Repentance and forgiveness week
Day 1: We went through studying trauma and ways to affirm or like build that aspect. For the longest time, I knew how much I am terrible at academics. I don’t like studying, I make thousands of mathematical errors because of my dyslexia, and I did hell badly for my O levels. My parents put a lot of pressure on me on that, making sure I get the best school, best occupation, best, best, best. The typical Kiasu culture that we Singaporeans have and I really don’t want to be that sort of parent. Today, we were asked to do a test and wow, I found out I am nature smart, people and self smart! Well at least I am smart, in different aspect. Maybe this is why I know the name of flowers so well? For sure, my math smart level was ZERO. I am way past the age to be upset about it but I am very proud of it.

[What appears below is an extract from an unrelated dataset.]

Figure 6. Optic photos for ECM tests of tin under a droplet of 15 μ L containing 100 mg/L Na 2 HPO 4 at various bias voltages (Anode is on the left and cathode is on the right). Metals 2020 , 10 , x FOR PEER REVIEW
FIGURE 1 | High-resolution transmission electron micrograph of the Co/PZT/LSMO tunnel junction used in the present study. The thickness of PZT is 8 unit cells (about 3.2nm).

We were then asked to trace the outline of our hands. One side writes what you think you are good at, the other hand what others think you are good at. After which, write down our top 3 smart points, and verbalize it. We turned to each other and voiced out, I AM RONDA, I AM GOOD AT… PEOPLE SAY I AM GOOD AT… AND I AM XX, XX AND XX SMART AND I AM MADE IN GOD’S IMAGE.
I held back many emotions. I found it very hard to say it, I have not been able to say that God is proud of me and I am made in His image. What society tells us is that we need to be academically great, we need grades and certificates to get a good career in life and do well. What Jesus is telling me is that I am made for more than that. All the C, D or even F that I see on my certificates do not mean anything to Him because He sees my heart. I honestly HATE studying and I hate it when people tell me they love studying just because I hate it.
I had some free time before sleep time at 9.30pm and wanted to call my family. First try, no answer. Never mind. Dad said call back. The conversation lasted for only 2 minutes. I was already ready to have a long conversation to share with them what I had learnt so far blah blah… but they said okay goodnight almost immediately. Rejection and lies, satan’s powerful weapon indeed. I need to say that I miss my parents so much! Banter with my dad, hear mother’s nag and sister’s fight over my pillow… I miss it. I miss home and it is week 3. I am glad to see them soon.
A friend said weeks are passing by very quickly. We are at week 3 and lectures end at week 12. All I ask is for strength to overcome emotions these weeks. Each week, I feel the spirit of cannot do overwhelming me. Dear all, please pray. I cannot do this on my own.